Les subventions pour cette industrie commencent néanmoins à être pointées du doigt. Si la France fait figure d’exception en matière de culture, comme aiment à le dire nos intellectuels , les financements et autres crédits d’impôt feront bientôt l’objet d’une enquête d’une commission européenne et ceux autant pour la France que pour le Royaume-Uni.
Donjon et Radon, Et Éducation…

Autre ministère, autre mœurs, et surtout autres investissements. Donjon et Radon est un jeu développé par le ministère de l’éducation dans le but d’apprendre la chimie à nos chers enfants. Microsoft et le rectorat de Créteil (association jusqu’alors improbable)sont actuellement en train de créer un nouvel objet vidéo-ludique sous la forme du RPG : Donjon et Radon. Les professeurs pourront même éditer des donjons afin de faire correspondre savoir et victoire. L’idée est louable, et l’idée d’un RPG est assez bonne, espérons néanmoins que ce jeu ne soit pas aussi ennuyeux que les jeux culturels qui pullulaient autour de l’année 1995 comme Louvre : l’Ultime Malédiction (Index +, 2000) ou Versailles (Cryo, 1996). Pour ceux qui l’ignore, les connaissances dans ces jeux n’étaient qu’annexes et ne permettaient en rien de résoudre l’intrigue, ce qui pour un jeu se voulant éducatif est avouons-le, un gros soucis.
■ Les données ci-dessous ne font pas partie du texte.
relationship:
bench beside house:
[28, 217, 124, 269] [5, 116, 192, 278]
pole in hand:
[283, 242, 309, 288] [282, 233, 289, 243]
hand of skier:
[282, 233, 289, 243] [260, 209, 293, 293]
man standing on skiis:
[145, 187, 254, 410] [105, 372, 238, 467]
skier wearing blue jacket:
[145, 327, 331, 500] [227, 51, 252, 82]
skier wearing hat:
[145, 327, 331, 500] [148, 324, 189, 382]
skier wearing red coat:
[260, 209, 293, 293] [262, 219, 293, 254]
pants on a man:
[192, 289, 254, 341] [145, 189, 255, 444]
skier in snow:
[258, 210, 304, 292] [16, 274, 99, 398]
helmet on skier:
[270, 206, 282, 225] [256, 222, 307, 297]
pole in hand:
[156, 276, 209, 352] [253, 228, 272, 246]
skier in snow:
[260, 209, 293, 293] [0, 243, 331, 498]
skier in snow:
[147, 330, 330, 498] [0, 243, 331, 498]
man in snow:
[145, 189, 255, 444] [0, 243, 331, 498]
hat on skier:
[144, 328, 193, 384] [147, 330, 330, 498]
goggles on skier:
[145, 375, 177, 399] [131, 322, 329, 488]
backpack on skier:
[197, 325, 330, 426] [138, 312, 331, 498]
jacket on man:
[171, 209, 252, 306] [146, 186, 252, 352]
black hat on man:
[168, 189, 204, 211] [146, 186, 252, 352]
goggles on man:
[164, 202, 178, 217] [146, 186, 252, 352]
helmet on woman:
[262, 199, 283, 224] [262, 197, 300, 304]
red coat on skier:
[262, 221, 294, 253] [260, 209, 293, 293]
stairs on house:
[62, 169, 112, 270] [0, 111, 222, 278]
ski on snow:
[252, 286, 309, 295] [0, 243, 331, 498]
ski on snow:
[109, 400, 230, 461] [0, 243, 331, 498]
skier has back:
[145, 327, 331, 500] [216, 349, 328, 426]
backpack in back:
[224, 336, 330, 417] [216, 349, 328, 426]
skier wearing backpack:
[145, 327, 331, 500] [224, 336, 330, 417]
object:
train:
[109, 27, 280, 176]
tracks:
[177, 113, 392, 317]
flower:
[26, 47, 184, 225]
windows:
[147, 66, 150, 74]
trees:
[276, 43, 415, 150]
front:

Enfin un jeu éducatif et efficace ?

Les autres états et le jeu vidéo.

L’état français est-il en pointe sur le sujet ? Et bien non. Les américains subventionnent le développement de jeu vidéos depuis des années déjà, les années 90 pour être exact. Mais d’une façon bien moins glorieuse…L’éducation n’est pas vraiment le soucis premier des USA, ce n’est un secret pour personne. Leur soucis premier, depuis le 11 Septembre 2001, était la guerre. Étrangement deux ans après ces attentats sortait America’s Army (US Army, 2003), subventionné donc à hauteur de 7 000 000 dollars par les USA. Un FPS qui faisait clairement de la propagande pour recruter des jeunes. Moins glorieux encore, America’s Army était accessible gratuitement, et la gratuité intéresse plus souvent les pauvres. La propagande était donc clairement dirigée vers la population pauvre du pays, ce que l’on peut penser plus que discutable…
Le Royaume-Uni commence lui aussi à financer les jeux, c’est d’ailleurs la cause de l’enquête que la commission européenne vient d’engager sur les subventions dans le secteur vidéo-ludique.

Conclusion…

En France, l’idée de la culture a toujours été assez haute, voir le ministère en charge de cela, faire un pas vers le jeux vidéos, est un début pour la reconnaissance de celui-ci comme objet culturel. Néanmoins, ne laissons pas l’État faire du jeu vidéo, un outil de manipulation des masses comme aux USA. Et surtout, évitons que le jeu indépendant soit offert à l’État, cet espace de liberté ne doit pas se laisser piéger par l’appât du gain.